For the records shown below, return an exact copy that excludes the pictures.

Data shown:
++++++++++++++++++++

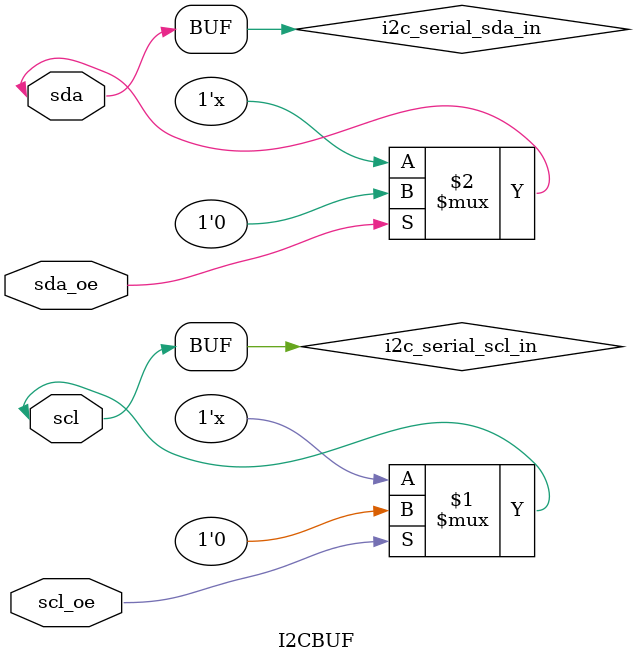
<source format=v>
/* I2cBuf.v


Open-drain buffers for I2C_SCL and I2C_DAT

  September 3, 2022
  Tom McDermott, N5EG

*/

//`ifndef I2CBUF_H
//`define I2CBUF_H

module I2CBUF (
	input wire sda_oe,
	inout wire sda,
	input wire scl_oe,
	inout wire scl
);

assign i2c_serial_scl_in = scl;
assign scl = scl_oe ? 1'b0 : 1'bz;
assign i2c_serial_sda_in = sda;
assign sda = sda_oe ? 1'b0 : 1'bz;


endmodule

//`endif	//I2CBUF_H

</source>
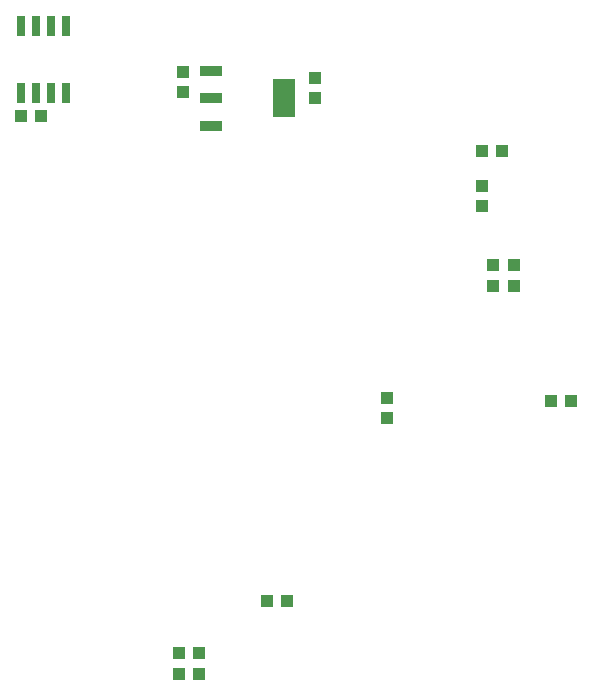
<source format=gbr>
G04 EAGLE Gerber X2 export*
%TF.Part,Single*%
%TF.FileFunction,Paste,Bot*%
%TF.FilePolarity,Positive*%
%TF.GenerationSoftware,Autodesk,EAGLE,8.6.1*%
%TF.CreationDate,2018-11-27T14:45:23Z*%
G75*
%MOMM*%
%FSLAX34Y34*%
%LPD*%
%AMOC8*
5,1,8,0,0,1.08239X$1,22.5*%
G01*
%ADD10R,1.000000X1.100000*%
%ADD11R,1.100000X1.000000*%
%ADD12R,0.650000X1.750000*%
%ADD13R,1.860000X0.900000*%
%ADD14R,1.860000X3.190000*%


D10*
X502158Y540630D03*
X502158Y523630D03*
X421510Y344020D03*
X421510Y361020D03*
D11*
X337430Y189230D03*
X320430Y189230D03*
X560460Y358140D03*
X577460Y358140D03*
X519040Y570230D03*
X502040Y570230D03*
D10*
X529590Y456320D03*
X529590Y473320D03*
X511810Y473320D03*
X511810Y456320D03*
D11*
X262500Y144780D03*
X245500Y144780D03*
X245500Y127000D03*
X262500Y127000D03*
D12*
X111760Y675700D03*
X124460Y675700D03*
X137160Y675700D03*
X149860Y675700D03*
X111760Y619700D03*
X124460Y619700D03*
X137160Y619700D03*
X149860Y619700D03*
D11*
X111642Y599948D03*
X128642Y599948D03*
D13*
X272780Y591680D03*
X272780Y614680D03*
X272780Y637680D03*
D14*
X334280Y614680D03*
D10*
X248920Y637150D03*
X248920Y620150D03*
X360680Y615070D03*
X360680Y632070D03*
M02*

</source>
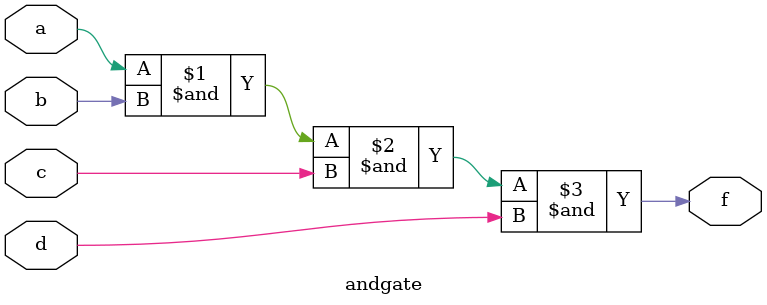
<source format=sv>
`timescale 1ns / 1ps


module andgate(
    input logic a,
    input logic b,
    input logic c,
    input logic d,
    output logic f
    );
    and (f, a, b,c,d);
endmodule 
</source>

++++++++++++++++++++

Exercise response:
<source format=v>
/* I2cBuf.v


Open-drain buffers for I2C_SCL and I2C_DAT

  September 3, 2022
  Tom McDermott, N5EG

*/

//`ifndef I2CBUF_H
//`define I2CBUF_H

module I2CBUF (
	input wire sda_oe,
	inout wire sda,
	input wire scl_oe,
	inout wire scl
);

assign i2c_serial_scl_in = scl;
assign scl = scl_oe ? 1'b0 : 1'bz;
assign i2c_serial_sda_in = sda;
assign sda = sda_oe ? 1'b0 : 1'bz;


endmodule

//`endif	//I2CBUF_H

</source>
<source format=gbr>
G04 EAGLE Gerber X2 export*
%TF.Part,Single*%
%TF.FileFunction,Paste,Bot*%
%TF.FilePolarity,Positive*%
%TF.GenerationSoftware,Autodesk,EAGLE,8.6.1*%
%TF.CreationDate,2018-11-27T14:45:23Z*%
G75*
%MOMM*%
%FSLAX34Y34*%
%LPD*%
%AMOC8*
5,1,8,0,0,1.08239X$1,22.5*%
G01*
%ADD10R,1.000000X1.100000*%
%ADD11R,1.100000X1.000000*%
%ADD12R,0.650000X1.750000*%
%ADD13R,1.860000X0.900000*%
%ADD14R,1.860000X3.190000*%


D10*
X502158Y540630D03*
X502158Y523630D03*
X421510Y344020D03*
X421510Y361020D03*
D11*
X337430Y189230D03*
X320430Y189230D03*
X560460Y358140D03*
X577460Y358140D03*
X519040Y570230D03*
X502040Y570230D03*
D10*
X529590Y456320D03*
X529590Y473320D03*
X511810Y473320D03*
X511810Y456320D03*
D11*
X262500Y144780D03*
X245500Y144780D03*
X245500Y127000D03*
X262500Y127000D03*
D12*
X111760Y675700D03*
X124460Y675700D03*
X137160Y675700D03*
X149860Y675700D03*
X111760Y619700D03*
X124460Y619700D03*
X137160Y619700D03*
X149860Y619700D03*
D11*
X111642Y599948D03*
X128642Y599948D03*
D13*
X272780Y591680D03*
X272780Y614680D03*
X272780Y637680D03*
D14*
X334280Y614680D03*
D10*
X248920Y637150D03*
X248920Y620150D03*
X360680Y615070D03*
X360680Y632070D03*
M02*

</source>
<source format=sv>
`timescale 1ns / 1ps


module andgate(
    input logic a,
    input logic b,
    input logic c,
    input logic d,
    output logic f
    );
    and (f, a, b,c,d);
endmodule 
</source>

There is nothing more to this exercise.